Генерал строго взглянул на Копытова. Лицо его сразу преобразилось, глянцевитая полоска на щеке задергалась, но теплота в глазах не пропала, а только чуть-чуть ослабла.
— В казарме курили? — снова повернулся ко мне генерал. — Разве вы не знали, что этого делать нельзя? — Поднявшись, он начинает ходить по канцелярии молча, будто находится здесь один.
— Конечно, знал, — отвечаю, — но...
— Грач, значит, ваша фамилия! — остановился генерал, окидывает меня пытливым взглядом с ног до головы. Шрам на щеке уже не дергается. — А все же расскажите, как вы переправлялись через реку. — Он вновь шагает по комнате.
— Не помню, товарищ генерал...
— Как же это так? — Взглянув на Копытова, он смеется, потирая руку об руку.
— Так, не помню, и все. Буянов приказал — я и пополз по канату. Видел только облака, а потом свалился...
— В воду?
— Нет, на камни, был уже на берегу.
— И все?
— Все...
— Что ж, Михаил Васильевич, позовите тогда Буянова. Вы, товарищ Грач, на занятиях действовали отлично, но вот курить в казарме... За это в армии наказывают. Нарушение порядка. Впрочем, можете быть свободны. Погодите минутку. Скажите, где вы родились?
— На Украине.
— Где именно?
— Не знаю.
— Вот как! Вы что же, совсем не помните своих родителей?

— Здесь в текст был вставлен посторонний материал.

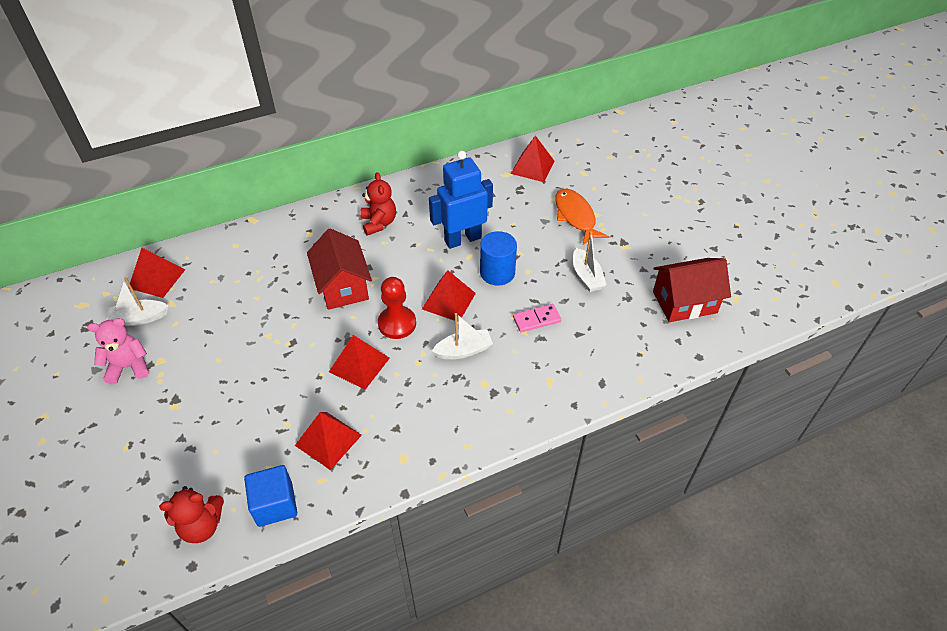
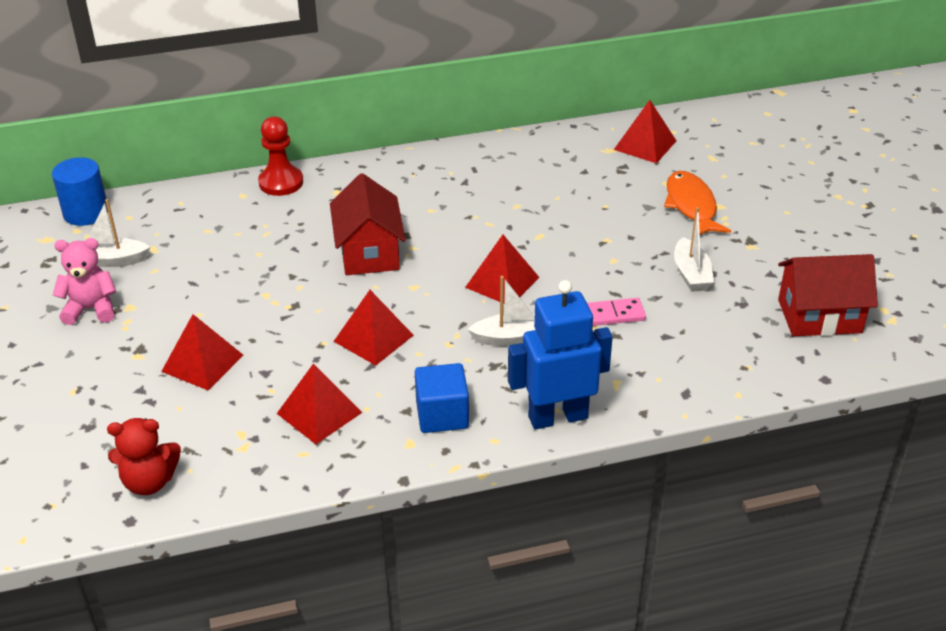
camera: 10 degrees right, 10 degrees down
red pyramid [128,248,186,298] -> red pyramid moved to [161,314,243,391]
blue cube [244,465,297,527] -> blue cube moved to [415,363,469,433]
red teddy bear [360,172,396,236] -> none
red pawn [378,277,416,339] -> red pawn moved to [258,116,303,196]
blue robot [429,151,493,249] -> blue robot moved to [508,280,613,429]
blue cylinder [480,231,517,286] -> blue cylinder moved to [52,157,108,226]

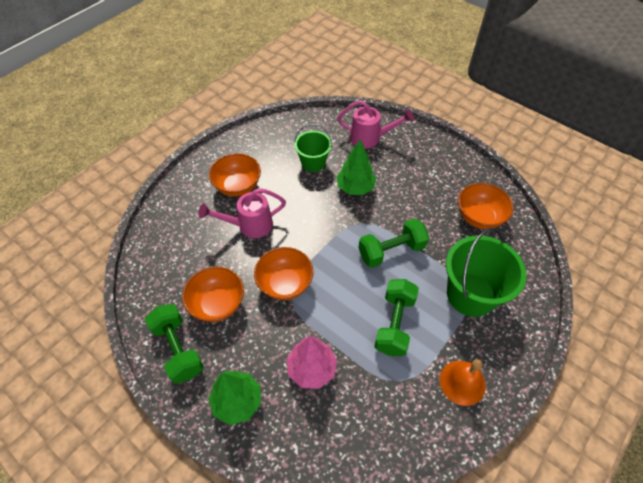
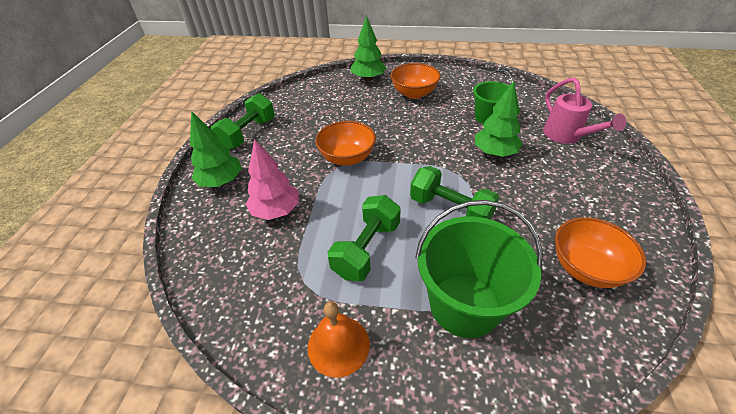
camera: 60 degrees right, 10 degrees down
orange bowl [182,266,244,322] -> none
pink watering can [199,188,286,238] -> none
green dumbbell [374,279,419,356] -> green dumbbell turned 45 degrees counterclockwise [328,195,401,281]
none -> green tree [351,15,386,81]

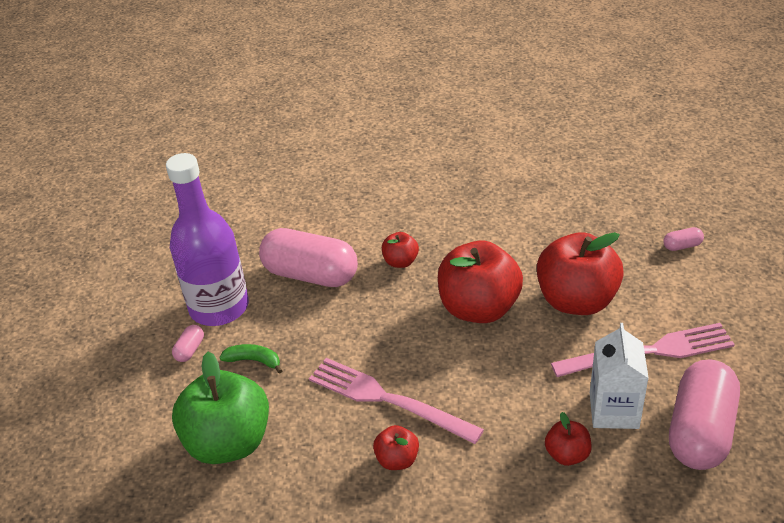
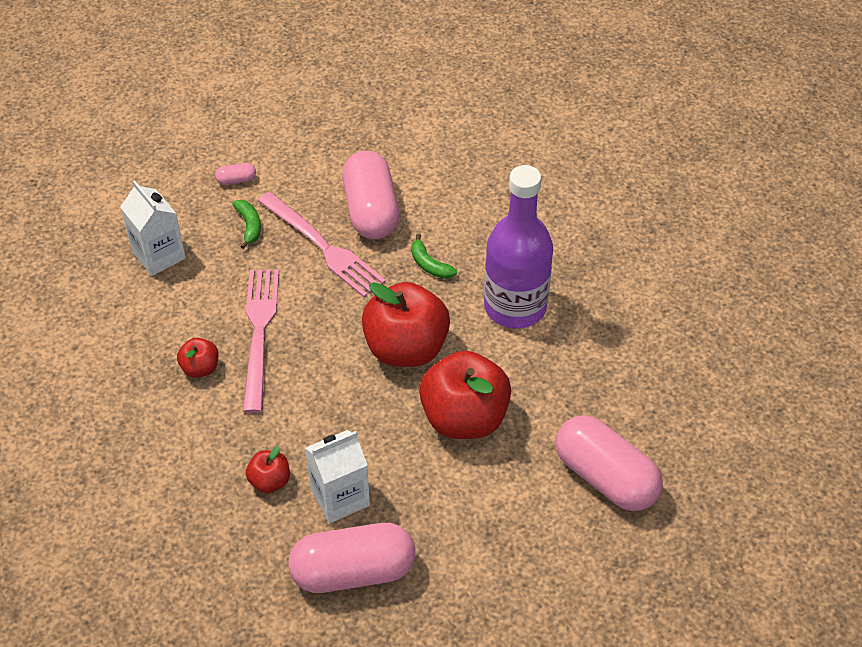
camera: 55 degrees right, 10 degrees up
purple bottle [166,153,249,326] -> purple bottle moved to [484,165,553,328]
green apple [172,352,269,464] -> white carton [120,181,186,276]
red apple [382,232,419,268] -> green banana [411,234,457,279]
pink fork [551,323,735,377] -> pink fork moved to [258,192,386,297]
pink capsule [663,227,704,251] -> pink capsule [556,415,663,511], size x2.50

Моя голова клонится на грудь. Снова перед глазами живая людская цепь, взрывы. «Зачем он меня об этом спрашивает, ведь все знают, что сирота». Чувствую, как тело охватывает мелкая дрожь. А генерал все ждет моего ответа. Я поднимаю голову: генерал стоит суровый, тяжело задумавшийся. Но он тотчас же поворачивается к Копытову и снова велит отпустить меня и позвать Буянова.
Глава третья
За курение в неположенном месте я получаю наряд вне очереди. Целый день чищу картошку, мою посуду в солдатской столовой. К вечеру едва не валюсь с ног от усталости. Наконец приходит смена, и я выхожу из столовой.
До казармы в роту можно пройти через скверик, сделав крюк. Хочется отдохнуть, подышать свежим воздухом, и я неторопливо бреду по аллее. Впереди замечаю девушку. Она, видимо, тоже не торопится. Вот уже отчетливо вижу ее загорелую шею: уши маленькие, аккуратненькие, а мочки вроде просвечиваются на закатном солнце. Дышит на ветру легкая прядь волос. Девушка оглядывается. Теперь я узнаю ее. Несколько раз уже встречал, она, должно быть, живет в военном городке. Киваю ей, как старой знакомой. Она приветливо улыбается. Молча идем рядом. Потом девушка садится на скамейку.
— Люблю это место. — Она глубоко вздыхает. — А что вы стоите? Садитесь.
— Не могу, надо в роту идти...
Но она как будто не слышит меня, продолжает:
— Я здесь на каникулах, к отцу приехала.
Заинтересованный, я присаживаюсь рядом.
Она рассказывает про пищевой институт, экзамены, про какого-то Павла Ивановича, который каждую лекцию начинает словами: «Владыка сего мира! Это кто? Его величество труд!» Оказалось, что девушка увлекается живописью, но отец не признает ее увлечения.
— А вы художник? — неожиданно спрашивает она. — Я однажды слышала, как вас так звали солдаты. И у майора спрашивала. Он подтвердил, что вы неплохой художник. — Ее глаза широко открыты, в центре зрачки — живые, мигающие.
Я почти не слушаю ее. «Художник, художник...» Меня обжигает это слово. Надо, наверное, идти.
— Как вас зовут? — спрашиваю девушку.
— Алла.
— Ну вот, Алла... художником меня обзывают.
Художничаю в службе, все идут не в ногу, один я, так сказать, под барабан.